#### [Work required]
In the book description, who wrote the introduction to the volume of Eisenhower's prewar papers?

#### [Text segment]
※ ※ ※

Dwight D. Eisenhower's meteoric rise to prominence during World War II was not -- as popular myth would have us believe -- accidental, but the logical outcome of years of preparation. Eisenhower had enormous talents, opportunities to develop them, and an attentive corps of senior officers who watched and encouraged his ascent to high command. The diaries, letters, and documents assembled in this volume for the first time present a fresh, detailed examination of Dwight D. Eisenhower's formative years and the evolution of his genius for organization, logistics, and strategy.
Eisenhower: The Prewar Diaries and Selected Papers, 1905-1941, edited by Daniel D. Holt and James W. Leyerzapf, follows Eisenhower's career from his tenure as Tank Corps commander to his studies at the Command and General Staff College and at the Army War College. It covers his duties in Western Europe with the American Battle Monuments Commission, his assignment to the office of the Assistant Secretary of War, his service in the War Department with Chief of Staff General Douglas MacArthur, and his role as Assistant Military Advisor to the American Mission to the Philippines under MacArthur. [The five diaries, personal and family letters, official military correspondence, speeches, published writings, and reports that constitute this volume offer the most compelling evidence yet of the impressive range of Eisenhower's experiences with the interwar army.]
Eisenhower emerges from these documents as a man with uncommon insight into the critically important relationship among military preparation, economic imperatives, public opinion, and bureaucratic politics. His diaries -- particularly the "Notes on Men," the diary entries expressing his mounting exasperation with MacArthur, and his appraisal of the Philippine Army's officer corps -- also reveal a natural leader who could instinctively discern the assets and liabilities of those around him. Eisenhower's conduct of coalition warfare in World War II, when he welded so many strong, disparate personalities into a unified command, is foreshadowed in Eisenhower: The Prewar Diaries and Selected Papers, 1905-1941. Helpfully annotated, with an introduction by John S. D. Eisenhower that places his father's papers in professional and personal context, this volume greatly enhances the portrait we have of Eisenhower's military career and his maturation as a soldier and a leader.

※ ※ ※

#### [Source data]
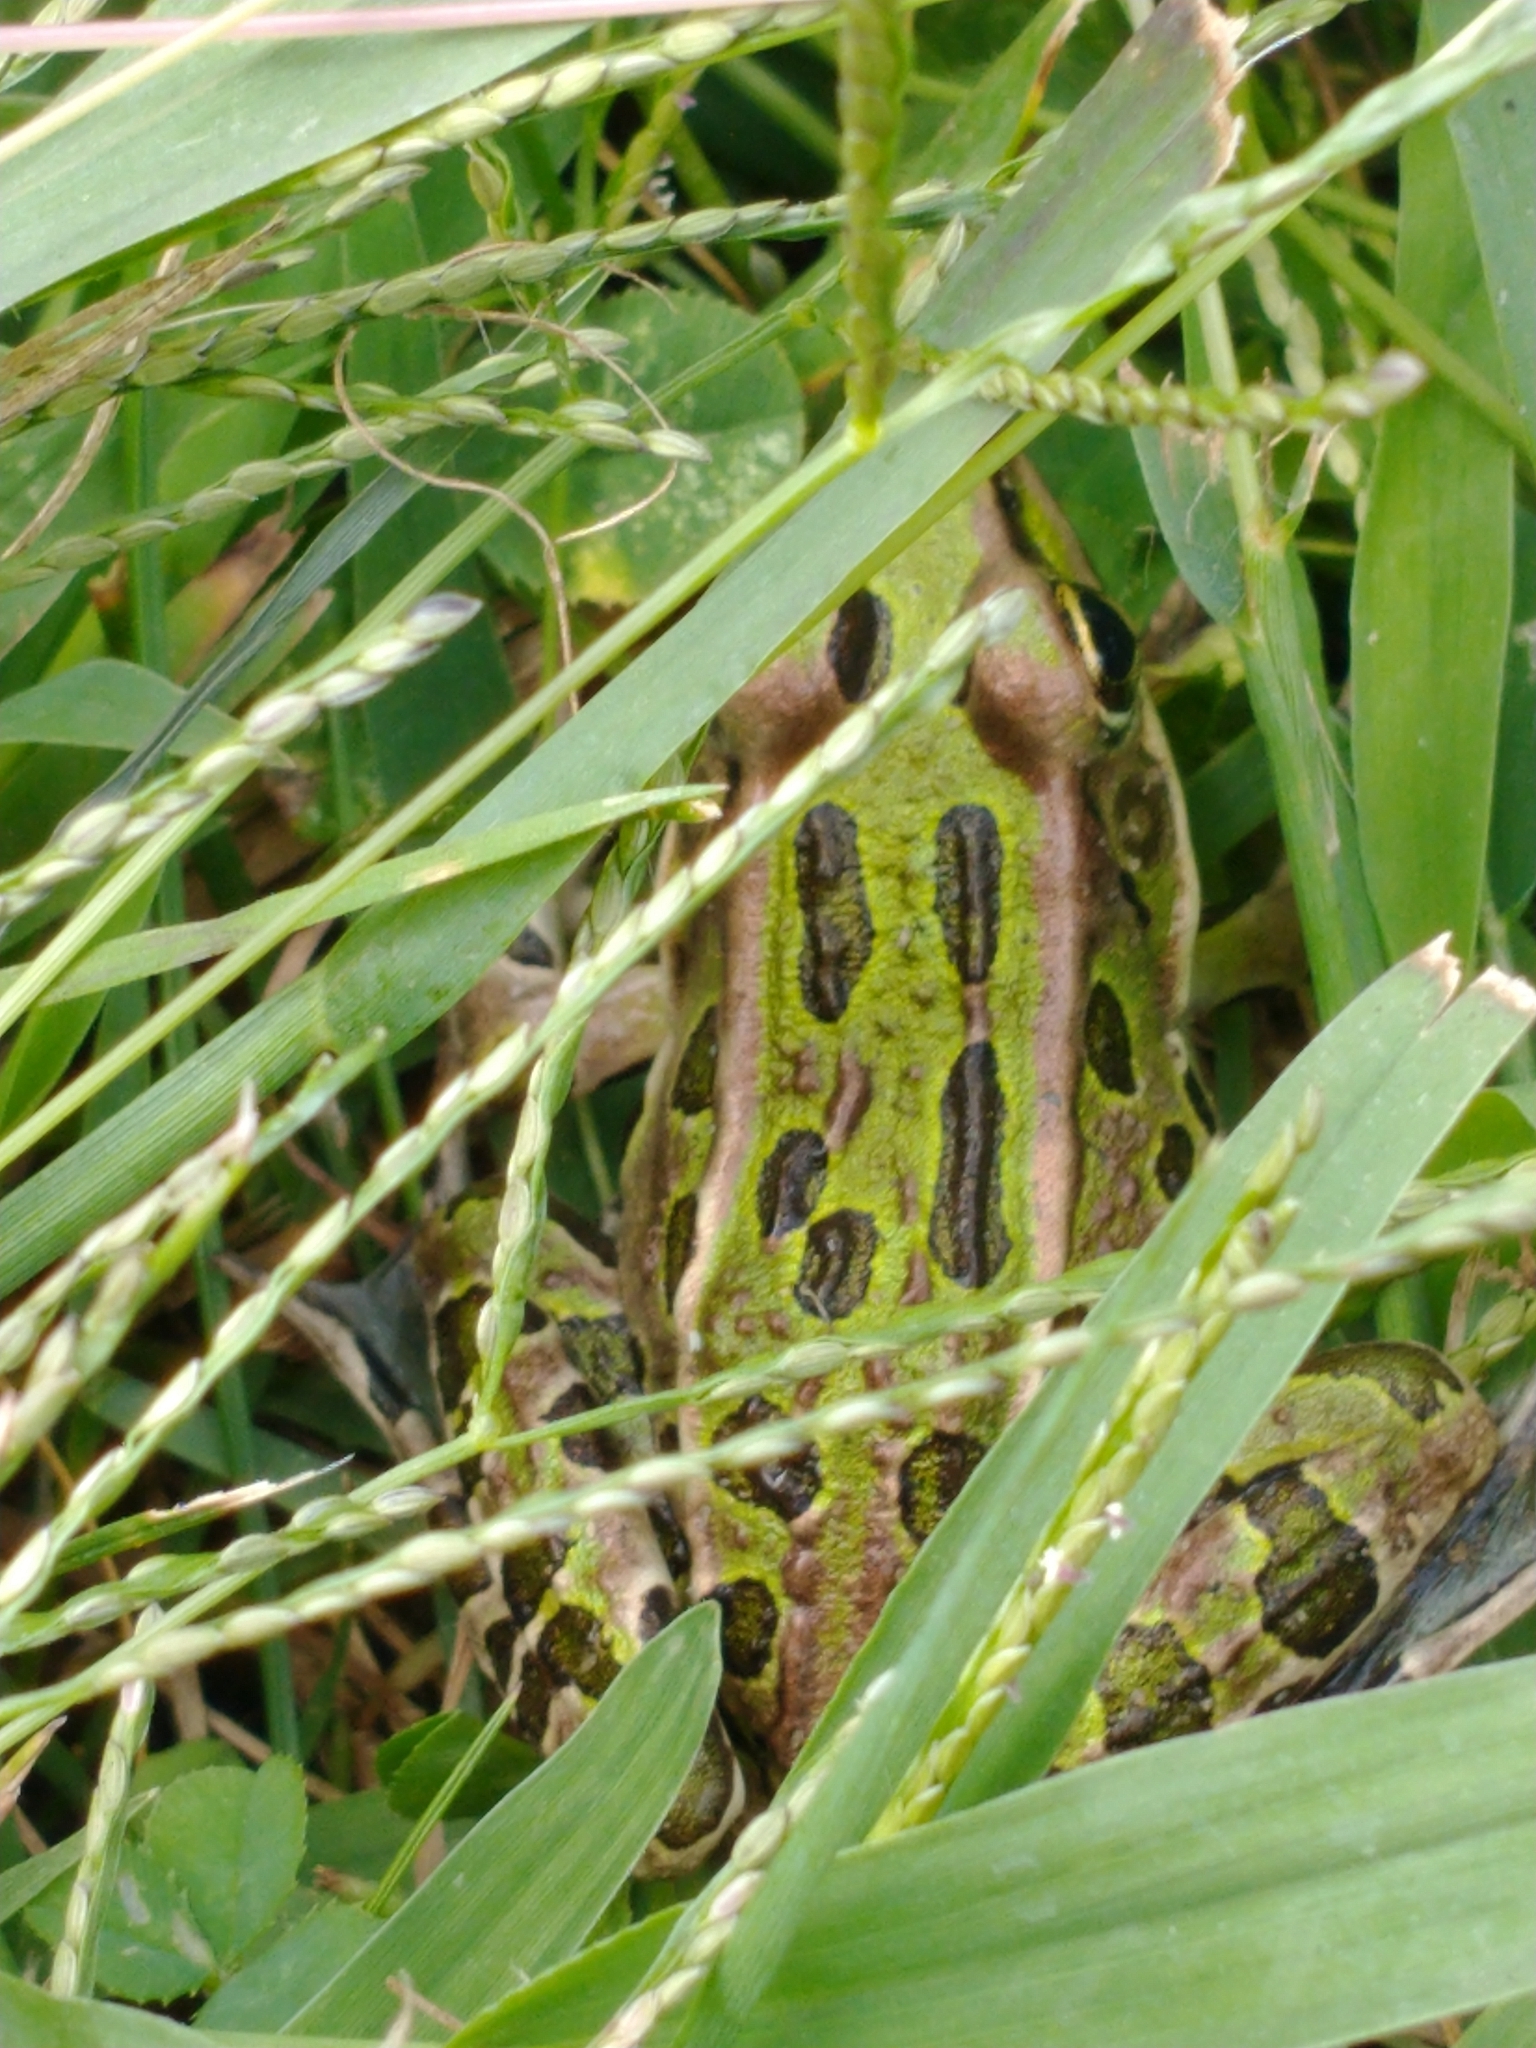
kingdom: Animalia
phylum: Chordata
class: Amphibia
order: Anura
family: Ranidae
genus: Lithobates
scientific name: Lithobates pipiens
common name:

※ ※ ※

#### [Correct response]
John S. D. Eisenhower